● **Task prompt**
Collect every line of the records below that contains the word "Light".

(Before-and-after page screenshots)
↓

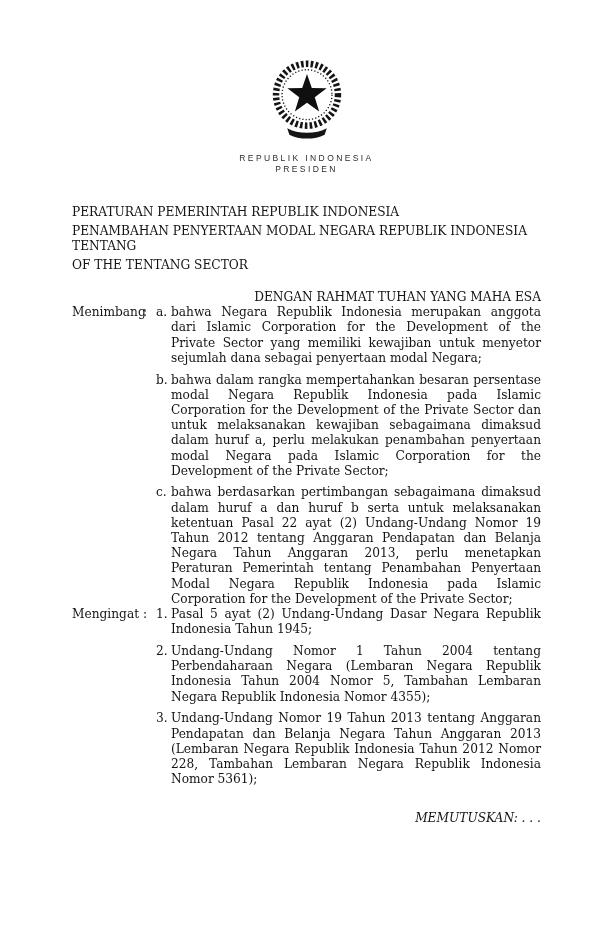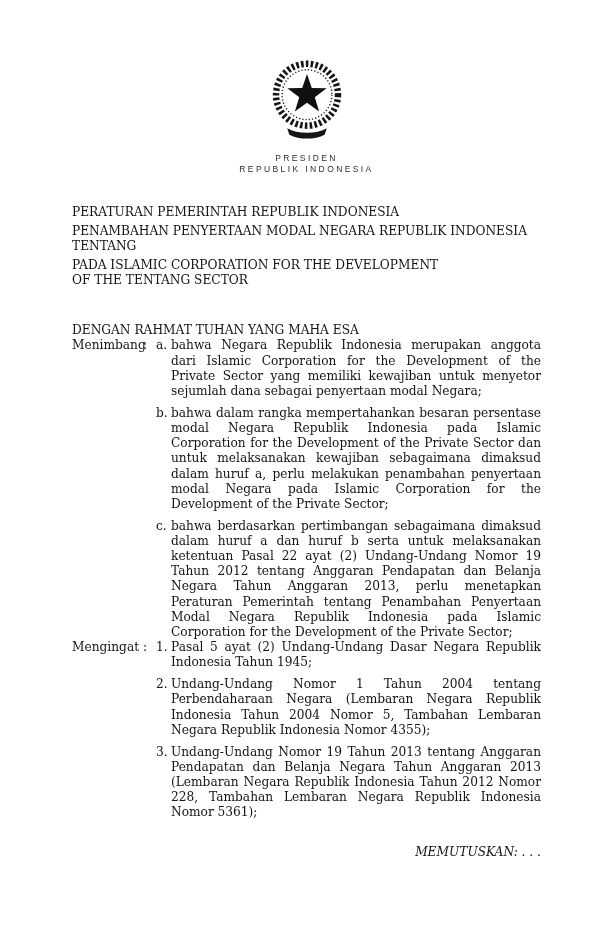--- a/index.html
+++ b/index.html
@@ -11,21 +11,21 @@
   }
   .emblem-wrap{text-align:center;margin-bottom:30px;}
   .emblem-svg{width:86px;height:86px;display:inline-block;}
   .agency{
     font-family:"Liberation Sans",sans-serif;font-size:8.5px;
     letter-spacing:2.4px;color:#2d2d2d;line-height:11px;margin-top:7px;
   }
   .title-block{text-align:left;}
   .t-line{white-space:nowrap;}
   .t-gap{margin-bottom:3.5px;}
-  .rahmat{margin-top:35px;text-align:left;}
+  .rahmat{margin-top:17px;text-align:right;}
   .presiden{margin-top:16px;text-align:center;}
   .clause{display:flex;}
   .c-label{width:71px;flex:none;}
   .c-colon{width:13px;flex:none;}
   .c-items{flex:1;display:flex;flex-direction:column;gap:6.5px;}
   .c-item{display:flex;}
   .c-marker{width:15px;flex:none;}
   .c-text{flex:1;text-align:justify;}
   .footer-line{margin-top:24px;text-align:right;font-style:italic;}
 </style>
@@ -35,30 +35,29 @@
 <div class="page">
 
   <div class="emblem-wrap">
     <svg class="emblem-svg" viewBox="0 0 100 100" aria-hidden="true">
       <circle cx="50" cy="45" r="36" fill="none" stroke="#151515" stroke-width="7.5" stroke-dasharray="3 2.6"></circle>
       <circle cx="50" cy="45" r="29" fill="none" stroke="#151515" stroke-width="1.6" stroke-dasharray="1.4 2.4"></circle>
       <path d="M50,21 L55.58,37.31 L72.83,37.58 L59.04,47.94 L64.11,64.42 L50,54.5 L35.89,64.42 L40.96,47.94 L27.17,37.58 L44.42,37.31 Z" fill="#101010"></path>
       <path d="M27,84 C39,91 61,91 73,84 L70.5,91.5 C59,97.5 41,97.5 29.5,91.5 Z" fill="#151515"></path>
     </svg>
     <div class="agency">
+      <div>REPUBLIK INDONESIA</div>
       <div>PRESIDEN</div>
-      <div>REPUBLIK INDONESIA</div>
     </div>
   </div>
 
   <div class="title-block">
     <div class="t-line t-gap">PERATURAN PEMERINTAH REPUBLIK INDONESIA</div>
     <div class="t-line">PENAMBAHAN PENYERTAAN MODAL NEGARA REPUBLIK INDONESIA</div>
     <div class="t-line t-gap">TENTANG</div>
-    <div class="t-line">PADA ISLAMIC CORPORATION FOR THE DEVELOPMENT</div>
     <div class="t-line">OF THE TENTANG SECTOR</div>
   </div>
 
   <div class="rahmat">DENGAN RAHMAT TUHAN YANG MAHA ESA</div>
 
   <div class="clause">
     <div class="c-label">Menimbang</div>
     <div class="c-colon">:</div>
     <div class="c-items">
       <div class="c-item">

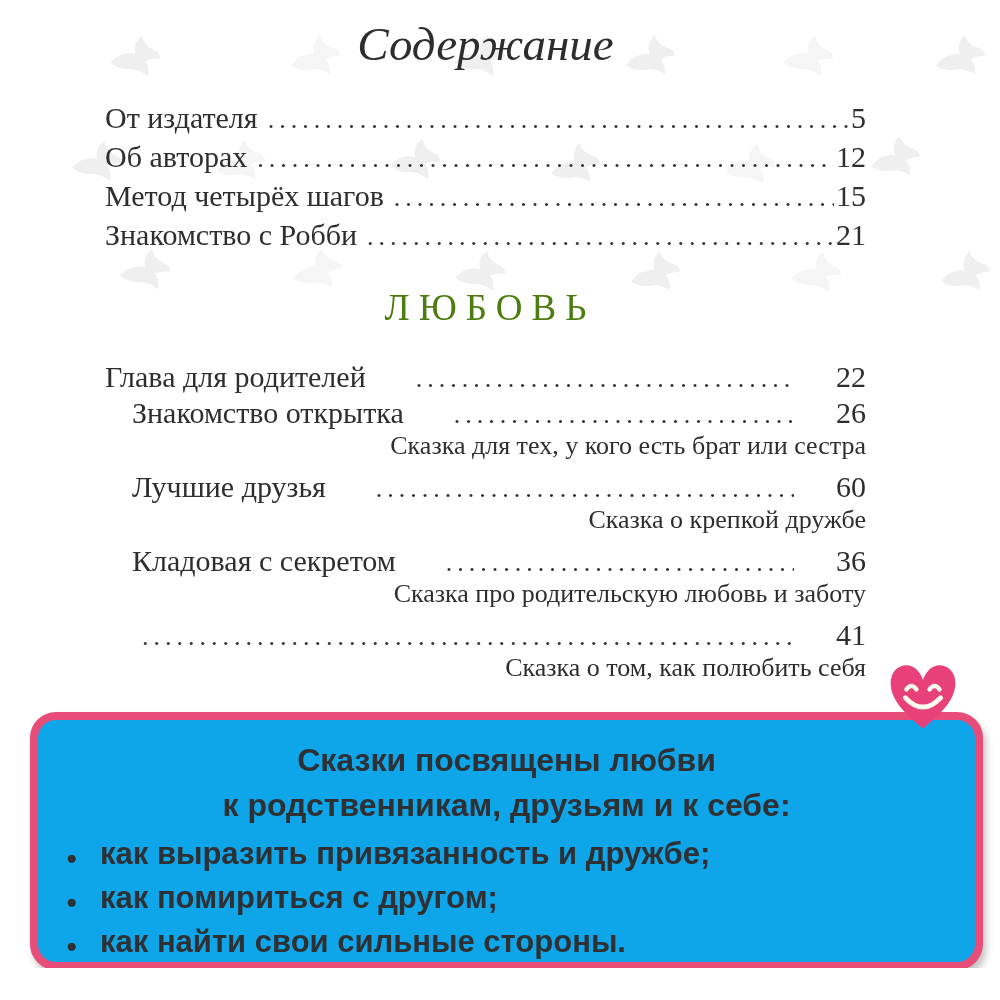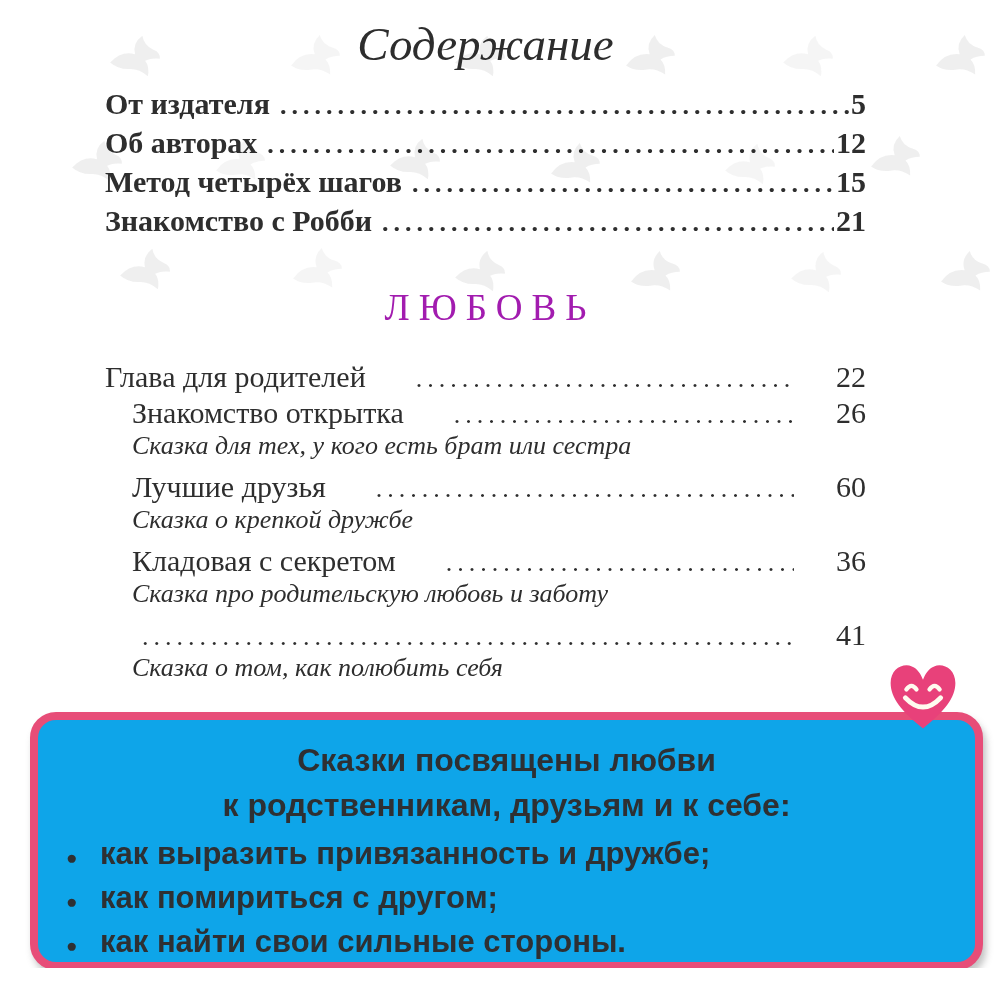--- a/index.html
+++ b/index.html
@@ -10,43 +10,43 @@
   }
   
   .wm { position:absolute; pointer-events:none; }
   
   .toc-title {
     position:absolute; top:18px; left:105px; width:761px;
     text-align:center; font-style:italic; font-size:47px; line-height:52px;
     color:#2d2d2d;
   }
   
-  .toc-front { position:absolute; top:84px; left:105px; width:761px;font-weight:bold; }
+  .toc-front { position:absolute; top:98px; left:105px; width:761px; }
   .toc-front .toc-row { height:39px; }
   .toc-row {
     display:flex; align-items:baseline; font-size:30px; line-height:39px;
     color:#2e2e2e; white-space:nowrap;
   }
   .toc-row .leader {
     flex:1 1 auto; overflow:hidden; white-space:nowrap;
     font-size:26px; letter-spacing:5px; margin:0 2px 0 10px; color:#2e2e2e;
   }
   .toc-row .pagenum { flex:0 0 auto; font-size:30px; }
   .section-heading {
     position:absolute; top:288px; left:105px; width:761px;
     text-align:center; font-size:37px; line-height:40px;
-    letter-spacing:9px; text-indent:9px; color:#a21caf;
+    letter-spacing:9px; text-indent:9px; color:#4d7c0f;
   }
   .toc-main { position:absolute; top:359px; left:105px; width:761px; }
   .toc-main .toc-row { height:36px; line-height:36px;gap:40px; }
   .toc-main .toc-row.first { margin-bottom:0px; }
   .toc-row.indent { padding-left:27px; }
   .toc-subtitle {
-    font-style:italic; font-size:26px; line-height:29px;
-    padding-left:27px; margin-bottom:9px; color:#2e2e2e; white-space:nowrap;
+    font-size:26px; line-height:29px;
+    padding-left:27px; margin-bottom:9px; color:#2e2e2e; white-space:nowrap;text-align:right;
   }
   
   .callout {
     position:absolute; left:30px; top:712px; width:953px; height:258px;
     box-sizing:border-box; background:#fffbef;
     border:8px solid #e74d78; border-radius:26px;
     box-shadow:3px 6px 7px rgba(120,120,120,0.45);
     font-family:"Liberation Sans","DejaVu Sans",sans-serif; color:#2e3033;
   }
   .callout-title { margin-top:18px; text-align:center; font-weight:bold; }

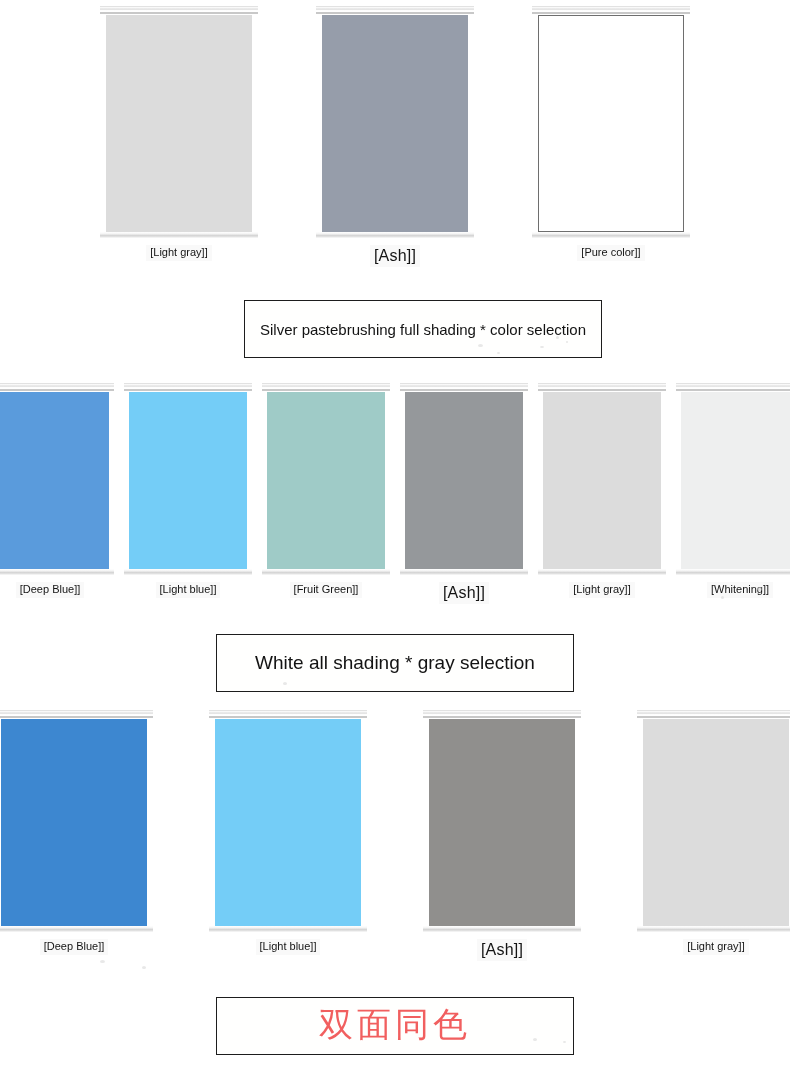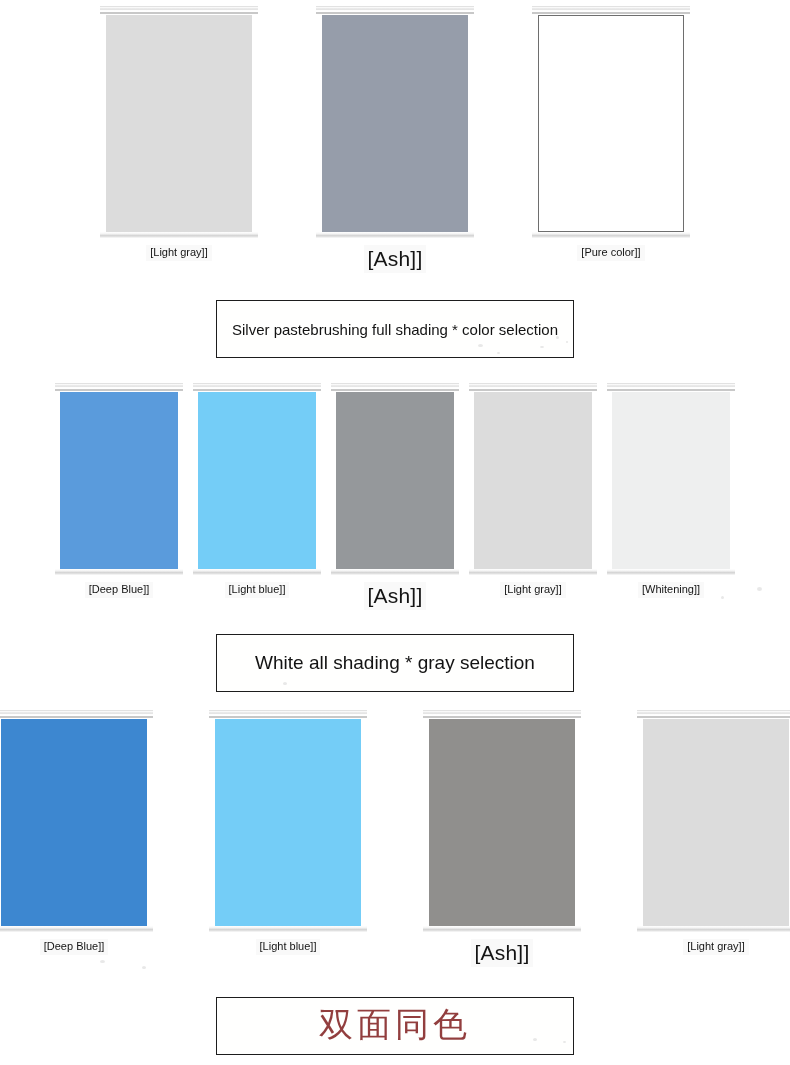--- a/index.html
+++ b/index.html
@@ -98,21 +98,21 @@
   .swatch-label {
     margin-top: 7px;
     text-align: center;
     white-space: nowrap;
     color: #141414;
     background: rgba(246,246,246,0.65);
     padding: 1px 4px;
     line-height: 1.25;
   }
   .label-small { font-size: 11px; }
-  .label-big   { font-size: 21px; letter-spacing: 0.2px; text-align: right; }
+  .label-big   { font-size: 16px; letter-spacing: 0.2px; text-align: right; }
 
   
   .banner {
     position: absolute;
     left: 216px;
     width: 358px;
     height: 58px;
     box-sizing: border-box;
     border: 1px solid #1d1d1d;
     background: #fffffe;
@@ -121,21 +121,21 @@
     justify-content: center;
     overflow: hidden;
   }
   .banner-ghost {
     position: absolute;
     left: 0; right: 0; top: 50%;
     transform: translateY(-52%);
     text-align: center;
     font-size: 34px;
     letter-spacing: 4px;
-    color: #7f1d1d;
+    color: #ef4444;
     opacity: 0.85;
     pointer-events: none;
     user-select: none;
     white-space: nowrap;
   }
   .banner-text {
     position: relative;
     z-index: 2;
     color: #131313;
     white-space: nowrap;
@@ -202,20 +202,29 @@
             <div class="headrail-line" style="width: 128px;"></div>
             <div class="fabric" style="width: 118px; height: 177px; background: rgb(116, 205, 247);"></div>
             <div class="bottomrail" style="width: 128px;"></div>
           </div>
           <div class="swatch-label label-small">[Light blue]]</div>
         </div>
         <div class="swatch">
           <div class="blind" style="width: 128px; height: 192px;">
             <div class="headrail" style="width: 128px;"></div>
             <div class="headrail-line" style="width: 128px;"></div>
+            <div class="fabric" style="width: 118px; height: 177px; background: rgb(159, 203, 199);"></div>
+            <div class="bottomrail" style="width: 128px;"></div>
+          </div>
+          <div class="swatch-label label-small">[Fruit Green]]</div>
+        </div>
+        <div class="swatch">
+          <div class="blind" style="width: 128px; height: 192px;">
+            <div class="headrail" style="width: 128px;"></div>
+            <div class="headrail-line" style="width: 128px;"></div>
             <div class="fabric" style="width: 118px; height: 177px; background: rgb(149, 152, 155);"></div>
             <div class="bottomrail" style="width: 128px;"></div>
           </div>
           <div class="swatch-label label-big">[Ash]]</div>
         </div>
         <div class="swatch">
           <div class="blind" style="width: 128px; height: 192px;">
             <div class="headrail" style="width: 128px;"></div>
             <div class="headrail-line" style="width: 128px;"></div>
             <div class="fabric" style="width: 118px; height: 177px; background: rgb(220, 220, 220);"></div>
@@ -266,21 +275,21 @@
             <div class="headrail" style="width: 158px;"></div>
             <div class="headrail-line" style="width: 158px;"></div>
             <div class="fabric" style="width: 146px; height: 207px; background: rgb(220, 220, 220);"></div>
             <div class="bottomrail" style="width: 158px;"></div>
           </div>
           <div class="swatch-label label-small">[Light gray]]</div>
         </div>
       </div>
     </div>
   <div id="banners-host">
-      <div class="banner banner-sm" style="top: 300px;">
+      <div class="banner banner-sm" style="top: 300px; margin-left: 28px;">
         <div class="banner-text">Silver pastebrushing full shading * color selection</div>
       </div>
       <div class="banner banner-lg" style="top: 634px;">
         <div class="banner-text">White all shading * gray selection</div>
       </div>
       <div class="banner banner-lg" style="top: 997px;">
         <div class="banner-ghost">双面同色</div>
       </div>
     </div>
 <div class="speck" style="left: 478px; top: 344px; width: 5px; height: 3px;"></div>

↑

● **Answer to this exercise**
           <div class="swatch-label label-small">[Light blue]]</div>
           <div class="swatch-label label-small">[Light gray]]</div>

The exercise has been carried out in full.